◆ **DATA EXTRACT**:
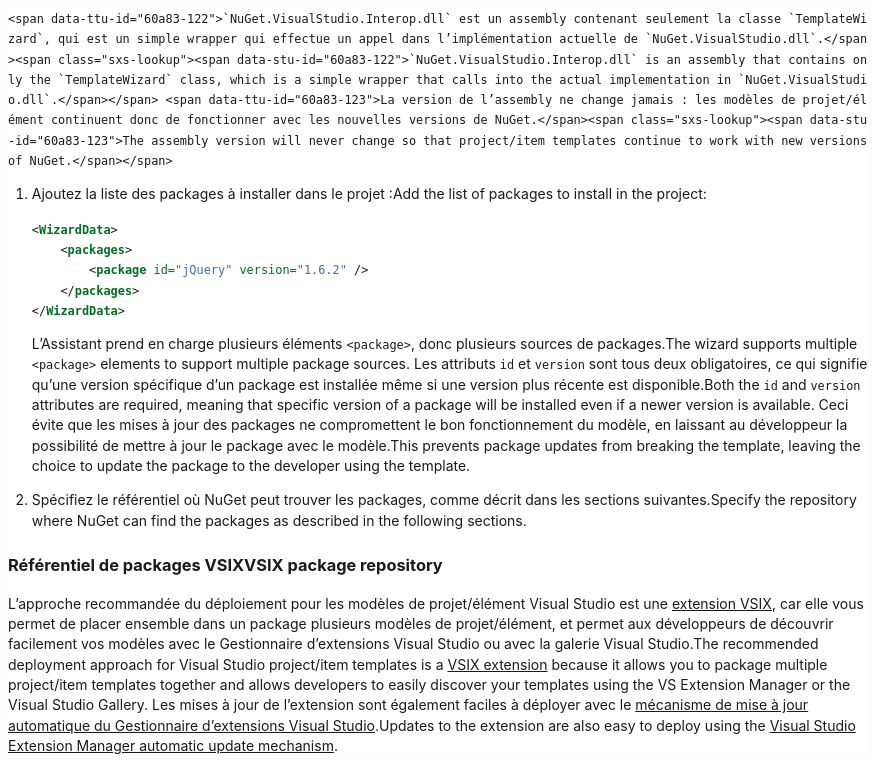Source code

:     <span data-ttu-id="60a83-122">`NuGet.VisualStudio.Interop.dll` est un assembly contenant seulement la classe `TemplateWizard`, qui est un simple wrapper qui effectue un appel dans l’implémentation actuelle de `NuGet.VisualStudio.dll`.</span><span class="sxs-lookup"><span data-stu-id="60a83-122">`NuGet.VisualStudio.Interop.dll` is an assembly that contains only the `TemplateWizard` class, which is a simple wrapper that calls into the actual implementation in `NuGet.VisualStudio.dll`.</span></span> <span data-ttu-id="60a83-123">La version de l’assembly ne change jamais : les modèles de projet/élément continuent donc de fonctionner avec les nouvelles versions de NuGet.</span><span class="sxs-lookup"><span data-stu-id="60a83-123">The assembly version will never change so that project/item templates continue to work with new versions of NuGet.</span></span>

1. <span data-ttu-id="60a83-124">Ajoutez la liste des packages à installer dans le projet :</span><span class="sxs-lookup"><span data-stu-id="60a83-124">Add the list of packages to install in the project:</span></span>

    ```xml
    <WizardData>
        <packages>
            <package id="jQuery" version="1.6.2" />
        </packages>
    </WizardData>
    ```

    <span data-ttu-id="60a83-125">L’Assistant prend en charge plusieurs éléments `<package>`, donc plusieurs sources de packages.</span><span class="sxs-lookup"><span data-stu-id="60a83-125">The wizard supports multiple `<package>` elements to support multiple package sources.</span></span> <span data-ttu-id="60a83-126">Les attributs `id` et `version` sont tous deux obligatoires, ce qui signifie qu’une version spécifique d’un package est installée même si une version plus récente est disponible.</span><span class="sxs-lookup"><span data-stu-id="60a83-126">Both the `id` and `version` attributes are required, meaning that specific version of a package will be installed even if a newer version is available.</span></span> <span data-ttu-id="60a83-127">Ceci évite que les mises à jour des packages ne compromettent le bon fonctionnement du modèle, en laissant au développeur la possibilité de mettre à jour le package avec le modèle.</span><span class="sxs-lookup"><span data-stu-id="60a83-127">This prevents package updates from breaking the template, leaving the choice to update the package to the developer using the template.</span></span>

1. <span data-ttu-id="60a83-128">Spécifiez le référentiel où NuGet peut trouver les packages, comme décrit dans les sections suivantes.</span><span class="sxs-lookup"><span data-stu-id="60a83-128">Specify the repository where NuGet can find the packages as described in the following sections.</span></span>

### <a name="vsix-package-repository"></a><span data-ttu-id="60a83-129">Référentiel de packages VSIX</span><span class="sxs-lookup"><span data-stu-id="60a83-129">VSIX package repository</span></span>

<span data-ttu-id="60a83-130">L’approche recommandée du déploiement pour les modèles de projet/élément Visual Studio est une [extension VSIX](/visualstudio/extensibility/shipping-visual-studio-extensions), car elle vous permet de placer ensemble dans un package plusieurs modèles de projet/élément, et permet aux développeurs de découvrir facilement vos modèles avec le Gestionnaire d’extensions Visual Studio ou avec la galerie Visual Studio.</span><span class="sxs-lookup"><span data-stu-id="60a83-130">The recommended deployment approach for Visual Studio project/item templates is a [VSIX extension](/visualstudio/extensibility/shipping-visual-studio-extensions) because it allows you to package multiple project/item templates together and allows developers to easily discover your templates using the VS Extension Manager or the Visual Studio Gallery.</span></span> <span data-ttu-id="60a83-131">Les mises à jour de l’extension sont également faciles à déployer avec le [mécanisme de mise à jour automatique du Gestionnaire d’extensions Visual Studio](/visualstudio/extensibility/how-to-update-a-visual-studio-extension).</span><span class="sxs-lookup"><span data-stu-id="60a83-131">Updates to the extension are also easy to deploy using the [Visual Studio Extension Manager automatic update mechanism](/visualstudio/extensibility/how-to-update-a-visual-studio-extension).</span></span>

◆ **ABOUT THIS TASK**: Restate exactly, please, only the lines between the start of the data and the line containing "versions of NuGet.</span></span>", both ends included, skipping the pictures.

◆ **WRITTEN ANSWER**:
Source code

:     <span data-ttu-id="60a83-122">`NuGet.VisualStudio.Interop.dll` est un assembly contenant seulement la classe `TemplateWizard`, qui est un simple wrapper qui effectue un appel dans l’implémentation actuelle de `NuGet.VisualStudio.dll`.</span><span class="sxs-lookup"><span data-stu-id="60a83-122">`NuGet.VisualStudio.Interop.dll` is an assembly that contains only the `TemplateWizard` class, which is a simple wrapper that calls into the actual implementation in `NuGet.VisualStudio.dll`.</span></span> <span data-ttu-id="60a83-123">La version de l’assembly ne change jamais : les modèles de projet/élément continuent donc de fonctionner avec les nouvelles versions de NuGet.</span><span class="sxs-lookup"><span data-stu-id="60a83-123">The assembly version will never change so that project/item templates continue to work with new versions of NuGet.</span></span>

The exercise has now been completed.